:: Instructions to follow ::
A faithful repeat of all the records, with no image kept, is the required answer.

[Data entries]

%%

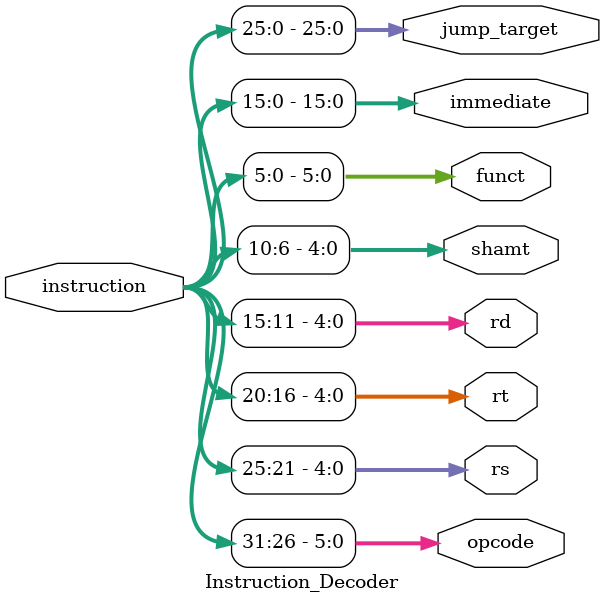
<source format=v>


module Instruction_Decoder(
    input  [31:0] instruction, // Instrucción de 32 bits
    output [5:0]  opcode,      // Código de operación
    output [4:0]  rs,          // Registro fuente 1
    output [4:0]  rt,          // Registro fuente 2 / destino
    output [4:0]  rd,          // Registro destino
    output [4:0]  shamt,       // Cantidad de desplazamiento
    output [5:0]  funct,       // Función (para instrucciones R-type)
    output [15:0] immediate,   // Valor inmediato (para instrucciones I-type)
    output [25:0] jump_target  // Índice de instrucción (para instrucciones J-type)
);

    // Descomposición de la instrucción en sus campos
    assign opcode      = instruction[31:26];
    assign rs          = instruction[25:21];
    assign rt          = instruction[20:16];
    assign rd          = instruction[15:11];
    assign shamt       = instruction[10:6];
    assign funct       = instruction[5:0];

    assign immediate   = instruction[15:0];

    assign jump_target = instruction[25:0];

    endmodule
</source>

%%

:: Written solution ::
<source format=v>


module Instruction_Decoder(
    input  [31:0] instruction, // Instrucción de 32 bits
    output [5:0]  opcode,      // Código de operación
    output [4:0]  rs,          // Registro fuente 1
    output [4:0]  rt,          // Registro fuente 2 / destino
    output [4:0]  rd,          // Registro destino
    output [4:0]  shamt,       // Cantidad de desplazamiento
    output [5:0]  funct,       // Función (para instrucciones R-type)
    output [15:0] immediate,   // Valor inmediato (para instrucciones I-type)
    output [25:0] jump_target  // Índice de instrucción (para instrucciones J-type)
);

    // Descomposición de la instrucción en sus campos
    assign opcode      = instruction[31:26];
    assign rs          = instruction[25:21];
    assign rt          = instruction[20:16];
    assign rd          = instruction[15:11];
    assign shamt       = instruction[10:6];
    assign funct       = instruction[5:0];

    assign immediate   = instruction[15:0];

    assign jump_target = instruction[25:0];

    endmodule
</source>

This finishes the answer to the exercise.